Martin Mark

Toronto refugee conference to take the next step forward

By 
  • November 18, 2012

TORONTO - Three years ago Catholic commitment to refugees took a major step forward with a national conference of Catholic refugee offices. It’s time to take another step forward, Office for Refugees Archdiocese of Toronto director Martin Mark said.

ORAT will host a four-day national gathering of refugee ministries at the Toronto Crowne Plaza Airport Hotel Dec. 3 to 6. Mark predicts more than double the 70 delegates to the last refugee conference in 2010 will attend “With One Voice — We Are the Hope.”

While three years ago the focus was on organizing parishes to help Iraqi refugees, many of them Christian, this time around the refugee ministries will be finding ways to defend the civic sponsorship program as the federal government constantly adjusts its regulations and procedures for sponsoring refugees.

Recently Citizenship and Immigration Canada issued new forms that recognized refugees are expected to fill out if they wish to come to Canada. The guide for how to fill out the forms runs over 50 pages, said Mark. The Canadian government is also making its refugee forms available only over the Internet.

Not many people in refugee camps have access to the Internet and the traumatized and desperate may find a form with a 50-page guide daunting, Mark said.

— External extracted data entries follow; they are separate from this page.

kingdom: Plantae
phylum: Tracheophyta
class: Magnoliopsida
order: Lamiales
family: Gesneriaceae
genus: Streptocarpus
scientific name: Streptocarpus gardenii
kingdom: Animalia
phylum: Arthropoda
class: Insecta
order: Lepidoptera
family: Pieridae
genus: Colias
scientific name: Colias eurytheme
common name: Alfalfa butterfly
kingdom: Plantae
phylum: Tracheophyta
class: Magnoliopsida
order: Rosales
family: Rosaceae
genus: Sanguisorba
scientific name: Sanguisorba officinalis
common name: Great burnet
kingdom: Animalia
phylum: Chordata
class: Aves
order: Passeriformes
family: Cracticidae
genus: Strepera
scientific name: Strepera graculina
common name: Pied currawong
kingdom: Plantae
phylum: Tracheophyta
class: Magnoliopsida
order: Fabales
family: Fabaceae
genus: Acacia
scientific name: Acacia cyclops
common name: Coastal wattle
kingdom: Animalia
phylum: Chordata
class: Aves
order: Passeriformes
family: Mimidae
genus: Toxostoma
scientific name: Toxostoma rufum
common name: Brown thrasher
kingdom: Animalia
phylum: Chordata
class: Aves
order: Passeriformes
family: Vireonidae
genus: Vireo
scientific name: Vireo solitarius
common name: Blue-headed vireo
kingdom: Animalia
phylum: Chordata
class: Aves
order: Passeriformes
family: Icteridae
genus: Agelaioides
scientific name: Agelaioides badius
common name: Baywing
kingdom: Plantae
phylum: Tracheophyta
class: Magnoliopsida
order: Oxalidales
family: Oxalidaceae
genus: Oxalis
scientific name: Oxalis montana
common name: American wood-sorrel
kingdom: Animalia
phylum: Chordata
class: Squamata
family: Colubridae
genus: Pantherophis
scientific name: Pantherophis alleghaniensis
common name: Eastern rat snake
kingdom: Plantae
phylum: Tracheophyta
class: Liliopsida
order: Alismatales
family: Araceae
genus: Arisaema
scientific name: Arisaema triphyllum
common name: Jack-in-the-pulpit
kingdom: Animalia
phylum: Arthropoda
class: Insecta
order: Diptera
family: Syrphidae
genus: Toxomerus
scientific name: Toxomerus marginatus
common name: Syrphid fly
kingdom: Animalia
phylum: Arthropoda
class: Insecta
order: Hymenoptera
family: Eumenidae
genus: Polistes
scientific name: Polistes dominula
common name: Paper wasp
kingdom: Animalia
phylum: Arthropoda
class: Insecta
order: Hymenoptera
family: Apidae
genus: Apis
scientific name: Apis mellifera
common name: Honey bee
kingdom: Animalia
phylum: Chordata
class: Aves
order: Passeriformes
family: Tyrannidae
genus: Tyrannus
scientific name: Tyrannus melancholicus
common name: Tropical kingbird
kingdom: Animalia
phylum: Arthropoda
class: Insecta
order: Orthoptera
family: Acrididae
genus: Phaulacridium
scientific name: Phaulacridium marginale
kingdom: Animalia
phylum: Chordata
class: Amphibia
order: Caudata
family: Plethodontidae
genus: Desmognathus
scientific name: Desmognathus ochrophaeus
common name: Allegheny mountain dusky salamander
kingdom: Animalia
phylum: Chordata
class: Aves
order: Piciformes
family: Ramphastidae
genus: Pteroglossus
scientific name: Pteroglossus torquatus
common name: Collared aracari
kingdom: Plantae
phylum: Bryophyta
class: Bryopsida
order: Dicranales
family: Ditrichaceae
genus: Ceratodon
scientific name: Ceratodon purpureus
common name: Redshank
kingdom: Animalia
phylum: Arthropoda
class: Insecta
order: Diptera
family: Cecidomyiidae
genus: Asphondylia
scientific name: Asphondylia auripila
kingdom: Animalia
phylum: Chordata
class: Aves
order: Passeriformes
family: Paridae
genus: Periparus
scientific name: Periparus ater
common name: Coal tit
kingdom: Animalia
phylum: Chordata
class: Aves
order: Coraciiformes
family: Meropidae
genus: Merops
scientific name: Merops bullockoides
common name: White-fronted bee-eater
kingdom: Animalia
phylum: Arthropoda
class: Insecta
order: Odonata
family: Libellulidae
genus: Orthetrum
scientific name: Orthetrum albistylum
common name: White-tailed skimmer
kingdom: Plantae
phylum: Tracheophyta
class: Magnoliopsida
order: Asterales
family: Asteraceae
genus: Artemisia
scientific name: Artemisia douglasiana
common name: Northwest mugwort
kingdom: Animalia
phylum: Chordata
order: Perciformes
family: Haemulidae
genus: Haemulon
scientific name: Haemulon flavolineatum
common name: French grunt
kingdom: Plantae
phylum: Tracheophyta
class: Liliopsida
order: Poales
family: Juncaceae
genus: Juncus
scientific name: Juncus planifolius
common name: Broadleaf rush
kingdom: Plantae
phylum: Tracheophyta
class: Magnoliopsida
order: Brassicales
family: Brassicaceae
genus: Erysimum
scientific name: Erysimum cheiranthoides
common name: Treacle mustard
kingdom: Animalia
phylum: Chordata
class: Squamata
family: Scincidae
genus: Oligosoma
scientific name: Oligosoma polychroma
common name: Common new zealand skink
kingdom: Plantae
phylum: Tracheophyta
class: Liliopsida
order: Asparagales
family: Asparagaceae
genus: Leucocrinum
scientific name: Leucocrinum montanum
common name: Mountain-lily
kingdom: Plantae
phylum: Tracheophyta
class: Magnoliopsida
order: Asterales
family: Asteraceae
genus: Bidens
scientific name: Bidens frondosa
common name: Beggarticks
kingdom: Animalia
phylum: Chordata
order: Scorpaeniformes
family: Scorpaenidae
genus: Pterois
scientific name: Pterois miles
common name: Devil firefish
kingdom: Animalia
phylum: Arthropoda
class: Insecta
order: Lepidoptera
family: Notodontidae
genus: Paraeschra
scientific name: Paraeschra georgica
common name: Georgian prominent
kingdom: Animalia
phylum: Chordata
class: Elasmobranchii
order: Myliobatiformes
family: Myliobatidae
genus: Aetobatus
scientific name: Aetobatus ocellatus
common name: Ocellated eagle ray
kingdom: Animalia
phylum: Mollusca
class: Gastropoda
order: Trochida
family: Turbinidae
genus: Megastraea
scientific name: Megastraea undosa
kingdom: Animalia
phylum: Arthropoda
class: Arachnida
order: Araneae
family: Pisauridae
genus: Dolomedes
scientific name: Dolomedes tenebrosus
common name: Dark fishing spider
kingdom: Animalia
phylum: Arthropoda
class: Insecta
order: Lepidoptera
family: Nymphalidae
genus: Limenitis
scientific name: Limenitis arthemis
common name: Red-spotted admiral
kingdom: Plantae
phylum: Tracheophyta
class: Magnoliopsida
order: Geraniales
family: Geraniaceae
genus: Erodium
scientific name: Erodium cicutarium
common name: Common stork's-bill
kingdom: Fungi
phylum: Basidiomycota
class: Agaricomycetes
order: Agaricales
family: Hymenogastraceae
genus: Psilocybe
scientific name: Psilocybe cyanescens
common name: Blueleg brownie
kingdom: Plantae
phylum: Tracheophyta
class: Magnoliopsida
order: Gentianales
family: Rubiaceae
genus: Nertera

The history of Catholic sponsorship of refugees has been through emotional waves of boom and bust, beginning with an outpouring of parish-based generosity more than 30 years ago when the plight of Vietnamese boat people inspired Canada’s civic refugee sponsorship system. As the boats faded from the south Pacific seas, Catholic sponsorship waned. The crisis in Iraq which sent two million refugees into Syria, Lebanon, Turkey, Jordan and elsewhere revived Catholic interest in sponsorship in 2006.

With the upcoming conference, Mark hopes to ensure the sustainability of a national network of Catholic sponsorship agencies.

While there is still a major problem of unsettled Iraqi refugees, more than half the world’s 42 million refugees are in Africa and there are many opportunities for parishes to contribute to solutions — and not all of them will tax a parish’s budget, Mark said.

There are 600 refugees in Ghana, in a UNHCR camp outside of the capital Accra. With a concerted effort, Canadian Catholic refugee sponsors could close that camp, said Mark.

The conference will begin with Mass celebrated with Cardinal Thomas Collins.